**Written instruction**
Reproduce every row below, changing each "elevation (m)" to "elevation (meters)" and leaving everything else untouched.

**Records for processing**
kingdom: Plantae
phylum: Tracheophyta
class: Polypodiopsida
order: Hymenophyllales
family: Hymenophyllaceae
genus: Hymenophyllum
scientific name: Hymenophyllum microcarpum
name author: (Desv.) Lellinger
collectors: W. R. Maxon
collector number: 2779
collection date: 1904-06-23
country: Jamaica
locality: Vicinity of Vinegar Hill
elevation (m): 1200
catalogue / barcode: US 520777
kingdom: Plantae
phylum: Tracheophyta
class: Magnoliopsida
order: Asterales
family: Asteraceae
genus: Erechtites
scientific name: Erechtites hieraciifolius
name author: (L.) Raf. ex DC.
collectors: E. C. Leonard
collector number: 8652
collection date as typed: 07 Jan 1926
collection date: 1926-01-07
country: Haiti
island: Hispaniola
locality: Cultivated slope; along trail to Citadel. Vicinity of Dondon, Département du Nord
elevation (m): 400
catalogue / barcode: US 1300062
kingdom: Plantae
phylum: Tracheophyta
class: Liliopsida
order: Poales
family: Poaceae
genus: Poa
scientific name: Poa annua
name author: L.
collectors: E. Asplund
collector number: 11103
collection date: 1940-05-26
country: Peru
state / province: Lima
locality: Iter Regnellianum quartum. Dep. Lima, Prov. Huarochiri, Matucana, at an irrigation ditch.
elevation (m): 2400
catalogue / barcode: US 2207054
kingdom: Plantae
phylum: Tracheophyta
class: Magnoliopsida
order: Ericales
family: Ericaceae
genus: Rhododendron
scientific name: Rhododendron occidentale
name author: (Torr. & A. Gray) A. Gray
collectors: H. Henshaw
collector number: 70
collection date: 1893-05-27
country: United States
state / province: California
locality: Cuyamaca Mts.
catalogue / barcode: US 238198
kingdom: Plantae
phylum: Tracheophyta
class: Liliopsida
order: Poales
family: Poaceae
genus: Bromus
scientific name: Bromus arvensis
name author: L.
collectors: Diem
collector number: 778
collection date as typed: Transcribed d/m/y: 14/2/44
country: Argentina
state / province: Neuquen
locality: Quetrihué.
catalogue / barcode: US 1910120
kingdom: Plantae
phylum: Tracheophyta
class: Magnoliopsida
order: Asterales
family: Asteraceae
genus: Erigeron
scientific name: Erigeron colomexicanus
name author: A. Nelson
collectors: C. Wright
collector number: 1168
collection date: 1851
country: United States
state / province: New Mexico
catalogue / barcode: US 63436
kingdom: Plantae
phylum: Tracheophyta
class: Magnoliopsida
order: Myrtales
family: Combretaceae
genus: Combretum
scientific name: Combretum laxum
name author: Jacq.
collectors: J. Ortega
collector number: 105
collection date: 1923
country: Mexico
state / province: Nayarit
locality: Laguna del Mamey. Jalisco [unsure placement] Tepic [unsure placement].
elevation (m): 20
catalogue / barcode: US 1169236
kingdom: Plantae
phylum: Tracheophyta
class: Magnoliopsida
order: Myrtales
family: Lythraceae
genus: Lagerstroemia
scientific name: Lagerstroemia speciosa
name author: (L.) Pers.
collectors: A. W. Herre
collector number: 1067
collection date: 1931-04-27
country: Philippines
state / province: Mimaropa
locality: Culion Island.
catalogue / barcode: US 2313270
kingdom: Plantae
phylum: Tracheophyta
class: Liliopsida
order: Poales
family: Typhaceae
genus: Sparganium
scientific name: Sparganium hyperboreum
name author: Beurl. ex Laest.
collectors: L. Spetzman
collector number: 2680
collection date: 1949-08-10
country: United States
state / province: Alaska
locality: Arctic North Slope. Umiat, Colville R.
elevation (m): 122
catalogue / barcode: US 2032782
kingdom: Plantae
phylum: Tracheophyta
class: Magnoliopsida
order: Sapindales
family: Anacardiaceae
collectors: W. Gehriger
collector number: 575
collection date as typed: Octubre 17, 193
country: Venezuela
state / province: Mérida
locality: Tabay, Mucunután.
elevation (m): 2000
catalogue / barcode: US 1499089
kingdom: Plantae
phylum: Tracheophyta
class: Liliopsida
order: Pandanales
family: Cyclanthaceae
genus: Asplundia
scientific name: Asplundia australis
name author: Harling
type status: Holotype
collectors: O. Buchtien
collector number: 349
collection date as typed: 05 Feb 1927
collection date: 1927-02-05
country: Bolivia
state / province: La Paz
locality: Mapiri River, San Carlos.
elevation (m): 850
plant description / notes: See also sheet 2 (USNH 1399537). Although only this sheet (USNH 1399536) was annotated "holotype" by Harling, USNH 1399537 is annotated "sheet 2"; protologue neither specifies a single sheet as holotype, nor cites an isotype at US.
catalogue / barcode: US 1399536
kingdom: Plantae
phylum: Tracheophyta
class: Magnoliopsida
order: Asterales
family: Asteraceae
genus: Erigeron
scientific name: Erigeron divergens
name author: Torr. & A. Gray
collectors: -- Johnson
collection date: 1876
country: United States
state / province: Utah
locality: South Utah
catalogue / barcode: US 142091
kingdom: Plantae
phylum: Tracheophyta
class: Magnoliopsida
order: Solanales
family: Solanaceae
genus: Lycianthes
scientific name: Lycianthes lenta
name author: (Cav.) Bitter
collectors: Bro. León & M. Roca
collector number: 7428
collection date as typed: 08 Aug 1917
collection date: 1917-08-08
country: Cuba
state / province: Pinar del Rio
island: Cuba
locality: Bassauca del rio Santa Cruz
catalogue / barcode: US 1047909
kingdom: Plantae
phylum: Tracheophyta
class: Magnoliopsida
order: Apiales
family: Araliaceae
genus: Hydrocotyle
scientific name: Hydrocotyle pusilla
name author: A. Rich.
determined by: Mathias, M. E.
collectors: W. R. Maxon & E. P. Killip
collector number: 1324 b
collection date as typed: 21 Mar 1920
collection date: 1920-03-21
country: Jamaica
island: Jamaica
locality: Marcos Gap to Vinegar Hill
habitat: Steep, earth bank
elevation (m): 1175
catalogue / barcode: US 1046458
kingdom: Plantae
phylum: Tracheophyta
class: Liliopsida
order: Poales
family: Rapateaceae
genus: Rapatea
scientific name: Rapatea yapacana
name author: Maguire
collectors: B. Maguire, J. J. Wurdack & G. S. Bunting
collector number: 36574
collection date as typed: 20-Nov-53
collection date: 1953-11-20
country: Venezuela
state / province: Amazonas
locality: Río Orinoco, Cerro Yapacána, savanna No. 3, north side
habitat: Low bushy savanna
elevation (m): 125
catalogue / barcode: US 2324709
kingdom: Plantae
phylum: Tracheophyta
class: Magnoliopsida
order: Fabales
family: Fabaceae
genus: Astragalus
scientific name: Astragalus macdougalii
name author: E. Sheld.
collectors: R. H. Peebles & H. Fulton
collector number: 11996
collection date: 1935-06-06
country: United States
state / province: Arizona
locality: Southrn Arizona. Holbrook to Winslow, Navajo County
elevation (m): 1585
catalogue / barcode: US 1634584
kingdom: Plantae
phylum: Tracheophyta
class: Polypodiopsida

**Solution**
kingdom: Plantae
phylum: Tracheophyta
class: Polypodiopsida
order: Hymenophyllales
family: Hymenophyllaceae
genus: Hymenophyllum
scientific name: Hymenophyllum microcarpum
name author: (Desv.) Lellinger
collectors: W. R. Maxon
collector number: 2779
collection date: 1904-06-23
country: Jamaica
locality: Vicinity of Vinegar Hill
elevation (meters): 1200
catalogue / barcode: US 520777
kingdom: Plantae
phylum: Tracheophyta
class: Magnoliopsida
order: Asterales
family: Asteraceae
genus: Erechtites
scientific name: Erechtites hieraciifolius
name author: (L.) Raf. ex DC.
collectors: E. C. Leonard
collector number: 8652
collection date as typed: 07 Jan 1926
collection date: 1926-01-07
country: Haiti
island: Hispaniola
locality: Cultivated slope; along trail to Citadel. Vicinity of Dondon, Département du Nord
elevation (meters): 400
catalogue / barcode: US 1300062
kingdom: Plantae
phylum: Tracheophyta
class: Liliopsida
order: Poales
family: Poaceae
genus: Poa
scientific name: Poa annua
name author: L.
collectors: E. Asplund
collector number: 11103
collection date: 1940-05-26
country: Peru
state / province: Lima
locality: Iter Regnellianum quartum. Dep. Lima, Prov. Huarochiri, Matucana, at an irrigation ditch.
elevation (meters): 2400
catalogue / barcode: US 2207054
kingdom: Plantae
phylum: Tracheophyta
class: Magnoliopsida
order: Ericales
family: Ericaceae
genus: Rhododendron
scientific name: Rhododendron occidentale
name author: (Torr. & A. Gray) A. Gray
collectors: H. Henshaw
collector number: 70
collection date: 1893-05-27
country: United States
state / province: California
locality: Cuyamaca Mts.
catalogue / barcode: US 238198
kingdom: Plantae
phylum: Tracheophyta
class: Liliopsida
order: Poales
family: Poaceae
genus: Bromus
scientific name: Bromus arvensis
name author: L.
collectors: Diem
collector number: 778
collection date as typed: Transcribed d/m/y: 14/2/44
country: Argentina
state / province: Neuquen
locality: Quetrihué.
catalogue / barcode: US 1910120
kingdom: Plantae
phylum: Tracheophyta
class: Magnoliopsida
order: Asterales
family: Asteraceae
genus: Erigeron
scientific name: Erigeron colomexicanus
name author: A. Nelson
collectors: C. Wright
collector number: 1168
collection date: 1851
country: United States
state / province: New Mexico
catalogue / barcode: US 63436
kingdom: Plantae
phylum: Tracheophyta
class: Magnoliopsida
order: Myrtales
family: Combretaceae
genus: Combretum
scientific name: Combretum laxum
name author: Jacq.
collectors: J. Ortega
collector number: 105
collection date: 1923
country: Mexico
state / province: Nayarit
locality: Laguna del Mamey. Jalisco [unsure placement] Tepic [unsure placement].
elevation (meters): 20
catalogue / barcode: US 1169236
kingdom: Plantae
phylum: Tracheophyta
class: Magnoliopsida
order: Myrtales
family: Lythraceae
genus: Lagerstroemia
scientific name: Lagerstroemia speciosa
name author: (L.) Pers.
collectors: A. W. Herre
collector number: 1067
collection date: 1931-04-27
country: Philippines
state / province: Mimaropa
locality: Culion Island.
catalogue / barcode: US 2313270
kingdom: Plantae
phylum: Tracheophyta
class: Liliopsida
order: Poales
family: Typhaceae
genus: Sparganium
scientific name: Sparganium hyperboreum
name author: Beurl. ex Laest.
collectors: L. Spetzman
collector number: 2680
collection date: 1949-08-10
country: United States
state / province: Alaska
locality: Arctic North Slope. Umiat, Colville R.
elevation (meters): 122
catalogue / barcode: US 2032782
kingdom: Plantae
phylum: Tracheophyta
class: Magnoliopsida
order: Sapindales
family: Anacardiaceae
collectors: W. Gehriger
collector number: 575
collection date as typed: Octubre 17, 193
country: Venezuela
state / province: Mérida
locality: Tabay, Mucunután.
elevation (meters): 2000
catalogue / barcode: US 1499089
kingdom: Plantae
phylum: Tracheophyta
class: Liliopsida
order: Pandanales
family: Cyclanthaceae
genus: Asplundia
scientific name: Asplundia australis
name author: Harling
type status: Holotype
collectors: O. Buchtien
collector number: 349
collection date as typed: 05 Feb 1927
collection date: 1927-02-05
country: Bolivia
state / province: La Paz
locality: Mapiri River, San Carlos.
elevation (meters): 850
plant description / notes: See also sheet 2 (USNH 1399537). Although only this sheet (USNH 1399536) was annotated "holotype" by Harling, USNH 1399537 is annotated "sheet 2"; protologue neither specifies a single sheet as holotype, nor cites an isotype at US.
catalogue / barcode: US 1399536
kingdom: Plantae
phylum: Tracheophyta
class: Magnoliopsida
order: Asterales
family: Asteraceae
genus: Erigeron
scientific name: Erigeron divergens
name author: Torr. & A. Gray
collectors: -- Johnson
collection date: 1876
country: United States
state / province: Utah
locality: South Utah
catalogue / barcode: US 142091
kingdom: Plantae
phylum: Tracheophyta
class: Magnoliopsida
order: Solanales
family: Solanaceae
genus: Lycianthes
scientific name: Lycianthes lenta
name author: (Cav.) Bitter
collectors: Bro. León & M. Roca
collector number: 7428
collection date as typed: 08 Aug 1917
collection date: 1917-08-08
country: Cuba
state / province: Pinar del Rio
island: Cuba
locality: Bassauca del rio Santa Cruz
catalogue / barcode: US 1047909
kingdom: Plantae
phylum: Tracheophyta
class: Magnoliopsida
order: Apiales
family: Araliaceae
genus: Hydrocotyle
scientific name: Hydrocotyle pusilla
name author: A. Rich.
determined by: Mathias, M. E.
collectors: W. R. Maxon & E. P. Killip
collector number: 1324 b
collection date as typed: 21 Mar 1920
collection date: 1920-03-21
country: Jamaica
island: Jamaica
locality: Marcos Gap to Vinegar Hill
habitat: Steep, earth bank
elevation (meters): 1175
catalogue / barcode: US 1046458
kingdom: Plantae
phylum: Tracheophyta
class: Liliopsida
order: Poales
family: Rapateaceae
genus: Rapatea
scientific name: Rapatea yapacana
name author: Maguire
collectors: B. Maguire, J. J. Wurdack & G. S. Bunting
collector number: 36574
collection date as typed: 20-Nov-53
collection date: 1953-11-20
country: Venezuela
state / province: Amazonas
locality: Río Orinoco, Cerro Yapacána, savanna No. 3, north side
habitat: Low bushy savanna
elevation (meters): 125
catalogue / barcode: US 2324709
kingdom: Plantae
phylum: Tracheophyta
class: Magnoliopsida
order: Fabales
family: Fabaceae
genus: Astragalus
scientific name: Astragalus macdougalii
name author: E. Sheld.
collectors: R. H. Peebles & H. Fulton
collector number: 11996
collection date: 1935-06-06
country: United States
state / province: Arizona
locality: Southrn Arizona. Holbrook to Winslow, Navajo County
elevation (meters): 1585
catalogue / barcode: US 1634584
kingdom: Plantae
phylum: Tracheophyta
class: Polypodiopsida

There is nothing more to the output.